Towards Understanding Modality Interaction in Multimodal Language Models via Partial Information Decomposition
Wanlong Fang, Tianle Zhang, Wen Tao, Alvin Chan
Why It Matters
What makes this one worth your time
Understanding modality interactions can enhance the design and deployment of multimodal language models, potentially improving their performance in complex tasks.
The paper proposes PID to dissect modality interactions in multimodal models, revealing insights into sensory and linguistic input contributions.
Summary
The paper introduces Partial Information Decomposition (PID) as a framework to analyze modality interaction in multimodal language models, distinguishing unique, redundant, and synergistic contributions of sensory and linguistic inputs. It identifies modality-use profiles across vision-language benchmarks and extends PID to tri-modal systems with Sensory PID, revealing a sensory synergy bottleneck. The study also suggests PID-guided reweighting to improve multimodal reasoning and grounding performance.
Key contributions
- Introduction of Partial Information Decomposition (PID) for analyzing modality interactions.

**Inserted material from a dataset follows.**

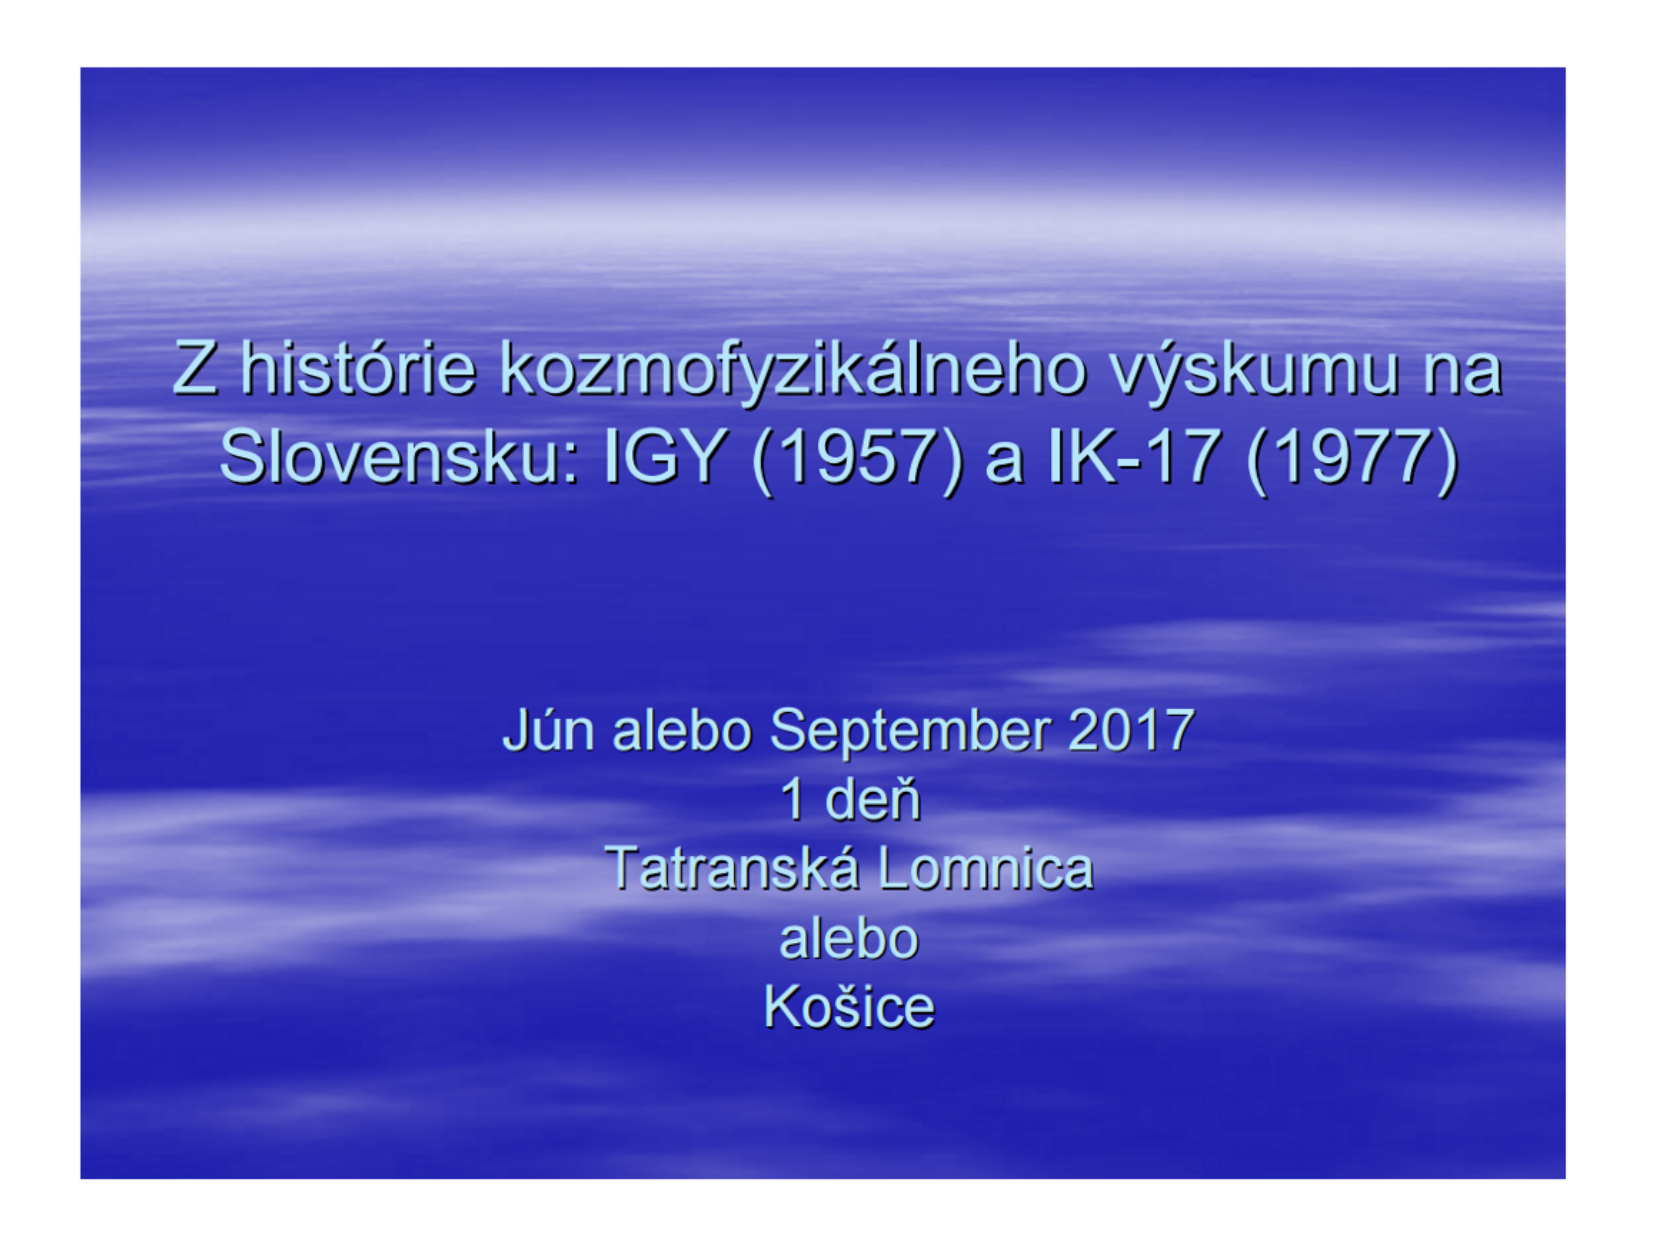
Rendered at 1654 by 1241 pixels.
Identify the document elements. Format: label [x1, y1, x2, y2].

picture [75, 59, 1576, 1186]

- Extension of PID to tri-modal systems with Sensory PID.
- PID-guided reweighting to improve multimodal reasoning and grounding performance.
Notable insights
- PID reveals recurring modality-use profiles that generalize across model families.
- Sensory PID identifies a sensory synergy bottleneck dominated by visual information in tri-modal systems.
Possible limitations
- Not stated in the abstract
Abstract
arXiv:2606.00959v1 Announce Type: new Abstract: Understanding modality interaction in multimodal large language models (MLLMs) is central to reliable deployment. We introduce Partial Information Decomposition (PID) as a decision-level framework that separates unique, redundant, and synergistic contributions of sensory and linguistic inputs, beyond representation alignment and outcome-based evaluation. Across vision--language benchmarks, PID reveals recurring modality-use profiles: reasoning and grounding-oriented tasks tend to exhibit high synergy, whereas expert and knowledge-oriented tasks show stronger language-unique reliance. These profiles generalize across model families and predict sensitivity to modality-level interventions. We further extend PID to tri-modal systems with Sensory PID, treating language as a control variable to decompose video--audio information gain. Applied to omni-modal models, Sensory PID reveals a sensory synergy bottleneck dominated by visual information even on audio--visual fusion tasks. Finally, PID-guided reweighting provides initial evidence for improving multimodal reasoning and grounding performance.